On The Floor

Food Safety

On December 21st, the House passed the Senate-passed FDA Food Safety Modernization Act (HR 2751) by a vote of 215 to 144. President Obama signed the legislation into law on January 4, 2011.

Each year, 76 million Americans are sickened from consuming contaminated food, more than 300,000 people are hospitalized, and 5,000 of these people die.  In just the last few years, there has been a string of food-borne illness outbreaks in foods consumed by millions of Americans each day – from contaminated spinach to peanut butter to cookie dough.      

This landmark bill is a sweeping overhaul of the nation’s food safety system – fundamentally changing the way we protect the safety of our food supply.  The bill puts a new focus on preventing contamination before it occurs – a departure from the current system that is more focused on responding after a food-borne illness outbreak.  Specifically, the measure requires food producers to come up with strategies to prevent contamination and then continually test to make sure these strategies are working.

The bill requires importers of foreign food to verify that products grown and processed overseas meet U.S. safety standards.  Public health experts say that this is urgently needed, given the increase in imported foods.  The FDA has been inspecting only about 1 percent of imported food products.

The bill has numerous other key provisions, including greatly increasing the number of inspections of food processing plants that the FDA must conduct, with an emphasis on the foods that are considered most high risk, and giving FDA the authority to recall food (currently, it must rely on food companies to voluntarily pull products off the shelves.)

The bill reduces the burden on small farms and food manufacturers that sell no more than $500,000 a year by exempting them from certain requirements in the bill.  However, the bill also includes a “one-strike” provision that provides that FDA can revoke such exemption if the small farm or manufacturer has food safety violations.

This bipartisan, landmark bill is supported by a very broad range of organizations, including the Consumer Federation of America, American Public Health Association, Trust for America’s Health, Center for Science in the Public Interest, The Pew Charitable Trusts, U.S. Chamber of Commerce, NAM and the Grocery Manufacturers Association. 

Key Provisions:

Improves Our Capacity to Prevent Food Safety Problems
The bill puts a new focus on preventing food contamination before it occurs – putting new responsibilities on food producers and requiring them to develop a food safety plan and ensure the plan is working.

  • Hazard analysis and preventive controls.   Facilities must identify, evaluate, and address hazards and prevent adulteration via a food safety plan.  Gives FDA access to these plans and relevant documentation. 
  • Access to facility records. Expands FDA access to a registered facility’s records in a food emergency.  
  • Third party testing.  Provides for laboratory accreditation bodies to ensure U.S. food testing labs meet high quality standards and, in certain circumstances, requires food testing performed by these labs to be reported to the FDA.  Allows FDA to enable qualified third parties to certify that foreign food facilities comply with U.S. food safety standards.Imports.  Requires importers to verify the safety of foreign suppliers and imported food.  Allows FDA to require certification for high-risk foods, and to deny entry to a food that lacks certification or that is from a foreign facility that has refused U.S. inspectors.

Improves Our Capacity to Detect and Respond to Food-Borne Illness Outbreaks
The bill is also designed to accelerate our capacity to detect and respond to food-borne illness outbreaks.

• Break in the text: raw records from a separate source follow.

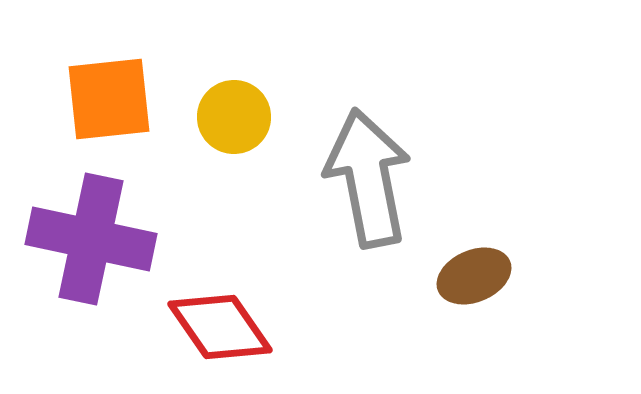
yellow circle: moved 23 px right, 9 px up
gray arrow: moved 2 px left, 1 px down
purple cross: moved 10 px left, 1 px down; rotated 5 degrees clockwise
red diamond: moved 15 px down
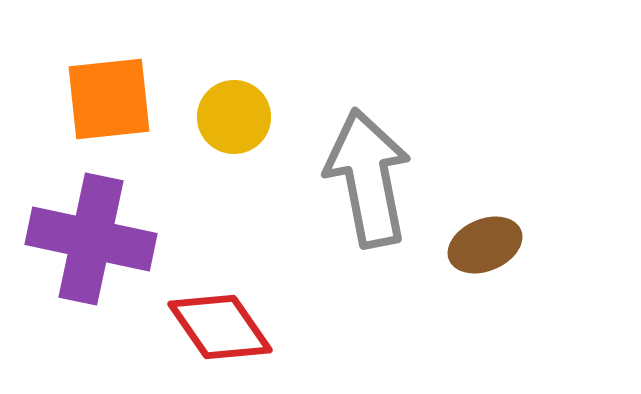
brown ellipse: moved 11 px right, 31 px up
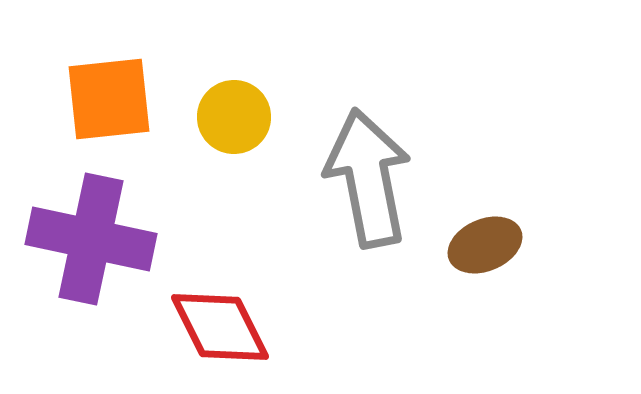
red diamond: rotated 8 degrees clockwise
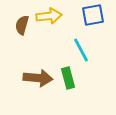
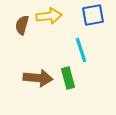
cyan line: rotated 10 degrees clockwise
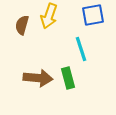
yellow arrow: rotated 115 degrees clockwise
cyan line: moved 1 px up
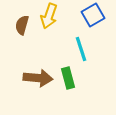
blue square: rotated 20 degrees counterclockwise
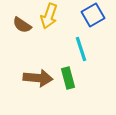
brown semicircle: rotated 72 degrees counterclockwise
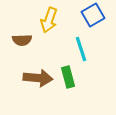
yellow arrow: moved 4 px down
brown semicircle: moved 15 px down; rotated 36 degrees counterclockwise
green rectangle: moved 1 px up
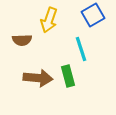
green rectangle: moved 1 px up
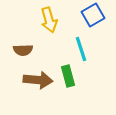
yellow arrow: rotated 35 degrees counterclockwise
brown semicircle: moved 1 px right, 10 px down
brown arrow: moved 2 px down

  • Inspection.  Increases the number of FDA inspections at all food facilities.
  • Surveillance.  Enhances food-borne illness surveillance systems to improve the collection, analysis, reporting, and usefulness of data on food-borne illness.
  • Traceability.  Enhances the tracking and tracing of high-risk foods and directs FDA to establish a pilot project to test and evaluate new methods for rapidly and effectively tracking and tracing food in the event of a food-borne illness outbreak.
  • Mandatory Recall.  Allows FDA to initiate a mandatory recall of a food product when a company fails to voluntarily recall the contaminated product upon FDA’s request.
  • Suspension of Registration.  Allows FDA to suspend a food facility’s registration if there is a reasonable probability that food from the facility will cause serious adverse health consequences or death.

Other Provisions

  • Enhances U.S. food defense capabilities.  Directs FDA to help food companies protect their products from intentional contamination, and calls for a national strategy to protect our food supply from terrorist threats and rapidly respond to food emergencies.
  • Increases FDA resources.  Authorizes increased funding for FDA’s food safety activities, such as hiring personnel, and includes targeted non-compliance fees for domestic and foreign facilities.
  • Provides regulatory flexibility.  Modernizes our food safety system without being burdensome.  Provides training for facilities to comply with the new safety requirements and includes special accommodations for small businesses and farms.  Exempts small businesses from certain aspects of the produce standards and preventive control requirements.